• [Instruction]
Can you print the lines of the listing below word for word, starting from its first line and continuing up to and including the line that contains "genus: Sphenostylis", with no other lines?

[Stored entries]
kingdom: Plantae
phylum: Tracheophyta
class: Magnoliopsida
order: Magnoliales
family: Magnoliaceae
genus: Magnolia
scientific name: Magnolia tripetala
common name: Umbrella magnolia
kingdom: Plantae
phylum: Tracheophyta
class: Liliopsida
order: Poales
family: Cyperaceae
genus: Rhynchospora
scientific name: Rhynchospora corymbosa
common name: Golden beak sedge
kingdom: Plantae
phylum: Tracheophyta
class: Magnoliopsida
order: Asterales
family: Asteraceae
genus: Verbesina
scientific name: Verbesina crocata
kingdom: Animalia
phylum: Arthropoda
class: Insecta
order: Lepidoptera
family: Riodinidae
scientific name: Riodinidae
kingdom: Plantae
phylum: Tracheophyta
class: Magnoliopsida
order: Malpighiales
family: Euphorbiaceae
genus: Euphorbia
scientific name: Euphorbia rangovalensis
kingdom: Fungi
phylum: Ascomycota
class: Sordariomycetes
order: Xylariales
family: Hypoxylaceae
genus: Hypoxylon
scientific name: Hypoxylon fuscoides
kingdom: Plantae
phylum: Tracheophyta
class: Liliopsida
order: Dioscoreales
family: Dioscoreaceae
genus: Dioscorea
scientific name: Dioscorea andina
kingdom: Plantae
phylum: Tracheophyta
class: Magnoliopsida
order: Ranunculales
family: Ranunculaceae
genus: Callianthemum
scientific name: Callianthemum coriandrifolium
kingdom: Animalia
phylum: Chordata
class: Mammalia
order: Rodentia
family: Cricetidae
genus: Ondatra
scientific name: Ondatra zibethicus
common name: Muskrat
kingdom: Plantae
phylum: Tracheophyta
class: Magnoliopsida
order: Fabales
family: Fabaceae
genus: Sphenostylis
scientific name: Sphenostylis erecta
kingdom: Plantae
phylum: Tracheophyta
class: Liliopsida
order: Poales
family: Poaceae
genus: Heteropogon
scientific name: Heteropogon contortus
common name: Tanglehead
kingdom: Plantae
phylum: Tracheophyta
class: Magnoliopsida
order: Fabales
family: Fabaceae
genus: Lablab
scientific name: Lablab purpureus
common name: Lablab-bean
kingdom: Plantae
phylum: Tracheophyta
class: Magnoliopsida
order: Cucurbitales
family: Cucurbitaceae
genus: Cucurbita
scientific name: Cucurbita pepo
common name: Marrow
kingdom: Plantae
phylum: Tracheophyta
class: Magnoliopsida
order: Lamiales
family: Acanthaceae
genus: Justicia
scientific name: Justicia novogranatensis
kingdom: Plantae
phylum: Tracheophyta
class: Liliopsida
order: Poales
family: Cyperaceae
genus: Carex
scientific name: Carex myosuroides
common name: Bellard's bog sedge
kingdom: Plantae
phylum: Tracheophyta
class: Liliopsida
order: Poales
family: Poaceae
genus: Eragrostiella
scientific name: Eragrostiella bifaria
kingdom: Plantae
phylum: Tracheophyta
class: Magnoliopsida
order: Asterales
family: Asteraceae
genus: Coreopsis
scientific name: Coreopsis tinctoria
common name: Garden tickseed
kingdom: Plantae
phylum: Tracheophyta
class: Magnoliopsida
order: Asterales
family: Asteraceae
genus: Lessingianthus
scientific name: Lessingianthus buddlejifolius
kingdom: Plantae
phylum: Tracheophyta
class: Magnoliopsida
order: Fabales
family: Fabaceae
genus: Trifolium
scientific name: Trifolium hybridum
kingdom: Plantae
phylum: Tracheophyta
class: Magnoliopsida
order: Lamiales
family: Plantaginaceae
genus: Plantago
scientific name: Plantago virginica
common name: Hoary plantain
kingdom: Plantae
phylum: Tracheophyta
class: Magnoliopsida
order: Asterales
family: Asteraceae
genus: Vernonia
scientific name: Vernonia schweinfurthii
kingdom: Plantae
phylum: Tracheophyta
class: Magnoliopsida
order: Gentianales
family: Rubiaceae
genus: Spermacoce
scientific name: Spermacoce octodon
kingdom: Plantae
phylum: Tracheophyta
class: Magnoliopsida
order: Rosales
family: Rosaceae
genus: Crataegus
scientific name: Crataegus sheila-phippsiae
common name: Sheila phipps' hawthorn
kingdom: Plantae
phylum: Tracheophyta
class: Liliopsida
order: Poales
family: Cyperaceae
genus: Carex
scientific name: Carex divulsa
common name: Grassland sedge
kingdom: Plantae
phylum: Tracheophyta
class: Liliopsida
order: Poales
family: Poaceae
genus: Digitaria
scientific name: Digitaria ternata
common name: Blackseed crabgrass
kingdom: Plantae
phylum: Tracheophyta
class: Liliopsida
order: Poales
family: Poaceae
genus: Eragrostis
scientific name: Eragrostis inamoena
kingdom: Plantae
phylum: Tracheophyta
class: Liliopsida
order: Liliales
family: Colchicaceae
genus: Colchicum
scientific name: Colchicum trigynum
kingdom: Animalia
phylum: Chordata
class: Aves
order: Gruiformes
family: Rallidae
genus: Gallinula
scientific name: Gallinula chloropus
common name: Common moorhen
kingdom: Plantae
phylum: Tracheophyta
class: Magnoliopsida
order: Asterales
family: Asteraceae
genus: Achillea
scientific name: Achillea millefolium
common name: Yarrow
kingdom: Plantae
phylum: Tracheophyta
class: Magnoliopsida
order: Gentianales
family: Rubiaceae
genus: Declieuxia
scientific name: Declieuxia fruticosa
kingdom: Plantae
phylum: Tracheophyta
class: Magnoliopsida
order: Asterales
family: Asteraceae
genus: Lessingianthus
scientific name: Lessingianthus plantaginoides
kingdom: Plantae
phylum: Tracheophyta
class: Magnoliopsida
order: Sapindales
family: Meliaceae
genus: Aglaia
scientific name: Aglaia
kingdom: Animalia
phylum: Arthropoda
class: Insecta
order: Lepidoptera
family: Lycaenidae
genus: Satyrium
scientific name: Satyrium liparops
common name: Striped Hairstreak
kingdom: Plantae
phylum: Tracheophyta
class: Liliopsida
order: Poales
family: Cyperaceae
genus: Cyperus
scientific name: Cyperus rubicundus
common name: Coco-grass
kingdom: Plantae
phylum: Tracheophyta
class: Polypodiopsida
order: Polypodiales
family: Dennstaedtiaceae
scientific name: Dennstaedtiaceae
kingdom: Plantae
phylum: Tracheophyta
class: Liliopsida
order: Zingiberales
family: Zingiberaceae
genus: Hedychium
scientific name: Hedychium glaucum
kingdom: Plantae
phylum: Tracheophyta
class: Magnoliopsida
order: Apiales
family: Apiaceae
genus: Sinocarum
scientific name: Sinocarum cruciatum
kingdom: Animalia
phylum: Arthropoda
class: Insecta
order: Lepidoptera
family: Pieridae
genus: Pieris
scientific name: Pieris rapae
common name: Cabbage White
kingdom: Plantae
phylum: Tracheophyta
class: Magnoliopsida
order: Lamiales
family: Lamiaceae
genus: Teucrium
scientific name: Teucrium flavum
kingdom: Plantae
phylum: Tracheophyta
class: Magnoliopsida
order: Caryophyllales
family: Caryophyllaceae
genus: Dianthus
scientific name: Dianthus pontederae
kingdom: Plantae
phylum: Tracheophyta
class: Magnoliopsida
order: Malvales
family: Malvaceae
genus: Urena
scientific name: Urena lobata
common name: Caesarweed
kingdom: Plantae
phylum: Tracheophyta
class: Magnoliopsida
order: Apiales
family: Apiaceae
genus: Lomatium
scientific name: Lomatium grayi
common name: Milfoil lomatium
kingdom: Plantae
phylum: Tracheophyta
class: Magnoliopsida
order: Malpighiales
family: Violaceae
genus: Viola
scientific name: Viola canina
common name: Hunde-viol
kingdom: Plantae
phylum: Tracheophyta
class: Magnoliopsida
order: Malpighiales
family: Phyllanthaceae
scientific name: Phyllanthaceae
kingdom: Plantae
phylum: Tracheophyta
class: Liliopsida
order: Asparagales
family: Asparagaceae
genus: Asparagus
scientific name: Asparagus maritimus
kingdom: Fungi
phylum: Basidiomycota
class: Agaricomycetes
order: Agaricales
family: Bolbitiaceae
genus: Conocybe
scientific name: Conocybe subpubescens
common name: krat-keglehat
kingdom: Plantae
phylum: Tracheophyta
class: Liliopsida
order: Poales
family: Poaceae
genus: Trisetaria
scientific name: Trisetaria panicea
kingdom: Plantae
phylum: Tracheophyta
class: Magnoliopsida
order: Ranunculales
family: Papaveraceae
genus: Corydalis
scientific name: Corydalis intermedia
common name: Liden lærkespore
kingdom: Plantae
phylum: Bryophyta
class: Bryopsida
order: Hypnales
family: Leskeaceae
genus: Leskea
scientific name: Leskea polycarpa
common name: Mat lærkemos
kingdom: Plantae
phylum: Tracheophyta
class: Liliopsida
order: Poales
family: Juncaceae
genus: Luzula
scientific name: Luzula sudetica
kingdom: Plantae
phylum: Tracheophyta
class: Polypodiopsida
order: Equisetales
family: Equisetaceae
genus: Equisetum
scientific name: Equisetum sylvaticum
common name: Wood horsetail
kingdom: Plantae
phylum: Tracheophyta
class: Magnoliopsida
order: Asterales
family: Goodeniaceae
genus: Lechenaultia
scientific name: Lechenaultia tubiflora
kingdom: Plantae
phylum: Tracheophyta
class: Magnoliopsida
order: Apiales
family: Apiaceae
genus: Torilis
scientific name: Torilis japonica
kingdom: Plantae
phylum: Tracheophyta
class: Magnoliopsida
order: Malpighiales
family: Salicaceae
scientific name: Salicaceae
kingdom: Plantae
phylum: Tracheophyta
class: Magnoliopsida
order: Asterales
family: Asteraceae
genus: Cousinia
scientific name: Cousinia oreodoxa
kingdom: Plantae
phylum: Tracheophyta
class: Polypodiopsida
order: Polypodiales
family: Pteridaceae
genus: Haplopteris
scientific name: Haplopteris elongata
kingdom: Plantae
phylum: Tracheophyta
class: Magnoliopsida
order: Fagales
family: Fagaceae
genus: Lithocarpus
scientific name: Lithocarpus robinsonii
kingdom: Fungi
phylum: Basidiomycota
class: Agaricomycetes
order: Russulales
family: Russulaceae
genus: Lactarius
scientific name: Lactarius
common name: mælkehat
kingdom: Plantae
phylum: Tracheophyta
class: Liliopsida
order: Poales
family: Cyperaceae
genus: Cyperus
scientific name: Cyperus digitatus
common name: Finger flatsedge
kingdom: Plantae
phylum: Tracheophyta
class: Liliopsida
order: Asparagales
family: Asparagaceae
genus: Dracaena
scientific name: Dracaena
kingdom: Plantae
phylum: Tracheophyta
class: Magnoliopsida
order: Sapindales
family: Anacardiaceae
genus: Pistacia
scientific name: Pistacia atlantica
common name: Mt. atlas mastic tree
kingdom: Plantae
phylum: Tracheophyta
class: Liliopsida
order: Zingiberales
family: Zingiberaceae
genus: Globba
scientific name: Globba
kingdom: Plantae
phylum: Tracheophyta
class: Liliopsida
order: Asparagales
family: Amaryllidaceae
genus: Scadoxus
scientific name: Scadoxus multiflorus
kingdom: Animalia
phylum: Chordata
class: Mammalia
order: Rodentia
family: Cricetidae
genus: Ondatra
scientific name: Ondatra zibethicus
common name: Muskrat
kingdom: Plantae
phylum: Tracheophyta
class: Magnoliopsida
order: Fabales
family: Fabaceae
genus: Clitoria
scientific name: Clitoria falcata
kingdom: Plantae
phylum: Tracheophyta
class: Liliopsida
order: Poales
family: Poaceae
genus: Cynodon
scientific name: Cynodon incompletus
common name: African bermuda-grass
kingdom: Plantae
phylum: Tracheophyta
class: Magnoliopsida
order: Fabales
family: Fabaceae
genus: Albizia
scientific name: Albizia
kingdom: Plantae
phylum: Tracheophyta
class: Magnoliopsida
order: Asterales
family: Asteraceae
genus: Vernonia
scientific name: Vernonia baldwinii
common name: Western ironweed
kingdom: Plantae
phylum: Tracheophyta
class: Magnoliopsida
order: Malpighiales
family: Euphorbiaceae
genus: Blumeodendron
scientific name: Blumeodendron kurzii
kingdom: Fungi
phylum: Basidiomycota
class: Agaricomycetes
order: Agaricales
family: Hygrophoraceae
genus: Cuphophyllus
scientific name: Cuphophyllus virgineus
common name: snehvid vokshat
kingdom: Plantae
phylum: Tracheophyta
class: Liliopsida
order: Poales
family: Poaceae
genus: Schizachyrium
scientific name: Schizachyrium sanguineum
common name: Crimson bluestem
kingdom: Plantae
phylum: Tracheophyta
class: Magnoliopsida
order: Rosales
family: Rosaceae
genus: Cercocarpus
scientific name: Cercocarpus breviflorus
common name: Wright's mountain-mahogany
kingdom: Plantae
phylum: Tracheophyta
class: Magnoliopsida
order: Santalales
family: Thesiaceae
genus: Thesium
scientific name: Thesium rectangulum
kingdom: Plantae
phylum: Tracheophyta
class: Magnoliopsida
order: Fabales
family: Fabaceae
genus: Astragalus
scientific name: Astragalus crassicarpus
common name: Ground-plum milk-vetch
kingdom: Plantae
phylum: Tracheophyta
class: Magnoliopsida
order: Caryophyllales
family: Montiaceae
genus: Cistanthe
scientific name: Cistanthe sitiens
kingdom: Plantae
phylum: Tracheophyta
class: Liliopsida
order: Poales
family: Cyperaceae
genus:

• [Written reply]
kingdom: Plantae
phylum: Tracheophyta
class: Magnoliopsida
order: Magnoliales
family: Magnoliaceae
genus: Magnolia
scientific name: Magnolia tripetala
common name: Umbrella magnolia
kingdom: Plantae
phylum: Tracheophyta
class: Liliopsida
order: Poales
family: Cyperaceae
genus: Rhynchospora
scientific name: Rhynchospora corymbosa
common name: Golden beak sedge
kingdom: Plantae
phylum: Tracheophyta
class: Magnoliopsida
order: Asterales
family: Asteraceae
genus: Verbesina
scientific name: Verbesina crocata
kingdom: Animalia
phylum: Arthropoda
class: Insecta
order: Lepidoptera
family: Riodinidae
scientific name: Riodinidae
kingdom: Plantae
phylum: Tracheophyta
class: Magnoliopsida
order: Malpighiales
family: Euphorbiaceae
genus: Euphorbia
scientific name: Euphorbia rangovalensis
kingdom: Fungi
phylum: Ascomycota
class: Sordariomycetes
order: Xylariales
family: Hypoxylaceae
genus: Hypoxylon
scientific name: Hypoxylon fuscoides
kingdom: Plantae
phylum: Tracheophyta
class: Liliopsida
order: Dioscoreales
family: Dioscoreaceae
genus: Dioscorea
scientific name: Dioscorea andina
kingdom: Plantae
phylum: Tracheophyta
class: Magnoliopsida
order: Ranunculales
family: Ranunculaceae
genus: Callianthemum
scientific name: Callianthemum coriandrifolium
kingdom: Animalia
phylum: Chordata
class: Mammalia
order: Rodentia
family: Cricetidae
genus: Ondatra
scientific name: Ondatra zibethicus
common name: Muskrat
kingdom: Plantae
phylum: Tracheophyta
class: Magnoliopsida
order: Fabales
family: Fabaceae
genus: Sphenostylis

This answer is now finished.